Ready dough is divided into balls, the size you choose yourself, the larger the ball, the bigger will be your bun. We roll it into an oblong layer, lubricate it with oil and sprinkle with sugar. Fold the dough roll on the long side. We connect the edges of the roll and tear them. While holding the edge, cut along the roll, but not to the end. Next, unfolding our product, we got a bun in the shape of a heart.

We put the items on a baking sheet, oiled, and give another 15 minutes to stand. Bake in the oven at a temperature of 180 degrees 25-30 minutes.

Moscow bun in accordance with GOST

As we said before, Moscow buns have come down to us since the times of the USSR. Then there was the uniform state standard on which these buns were prepared. This is the recipe we bring to you.

Ingredients:

Preparation

According to GOST, the preparation of the products is carried out by a sparse and unpaired method.

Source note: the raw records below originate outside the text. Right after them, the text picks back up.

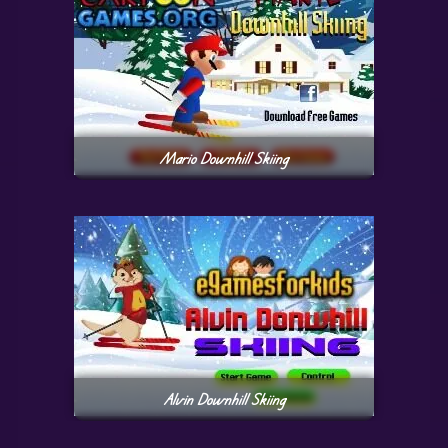
Mario Downhill Skiing
Alvin Downhill Skiing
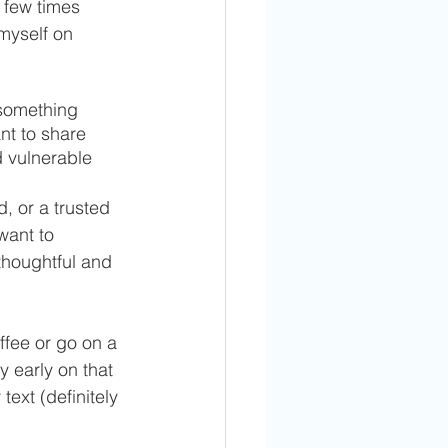
 few times 
 myself on 
 something 
nt to share 
 vulnerable 
, or a trusted 
want to 
 thoughtful and 
ffee or go on a 
early on that 
text (definitely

To prepare the opaire, the ingredients are listed in the product list.

For the unpaired method, the introduction of all components simultaneously is characteristic. In this yeast is desirable to activate in a small amount of warm milk with the addition of sugar. Recommended initial fermentation temperature of the test is 29-31 degrees, and the fermentation time is 120-210 minutes. Using pre-activation of yeast, the time is reduced to 120-150 minutes. The way of preparing the Moscow bun in the shape of a heart is described in the previous recipe. But besides this GOST provides for other forms. For this, on a twisted bundle, you can make not 1, but 2 or even 3 notches. Thus, when laying on a baking tray, you will get 2 or 3 petals. Before baking, buns are smeared with egg and sprinkled with sugar.

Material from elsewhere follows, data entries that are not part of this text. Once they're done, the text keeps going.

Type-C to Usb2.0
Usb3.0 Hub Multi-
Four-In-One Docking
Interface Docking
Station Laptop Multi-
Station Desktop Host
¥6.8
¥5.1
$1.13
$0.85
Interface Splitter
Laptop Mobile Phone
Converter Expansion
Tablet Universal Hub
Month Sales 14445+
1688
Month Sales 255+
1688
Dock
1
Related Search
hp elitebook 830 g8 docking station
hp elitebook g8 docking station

Plushka Moscow - a recipe for a bread maker

Probably the greatest difficulty in the preparation of buns is kneading dough. The process is long, it takes time and effort. It's great, if you can cook a dough for Moscow buns in a breadmaker, almost all the work will be done for you.

Ingredients:

Preparation

All components are put into the breadmaker's container and we set the "Dough" mode, the cooking time for each bread maker is different. At the end of the preparation we take out the dough, it should turn out to be quite elastic, but at the same time it's airy. We form buns in one of the ways described in the previous recipes. Billets lubricate the egg, sprinkle with sugar, spread on a greased baking sheet and let it go for another 25 minutes. Bake in the oven for 20 minutes at a temperature of about 200 degrees. When the products began to blush, then they are ready.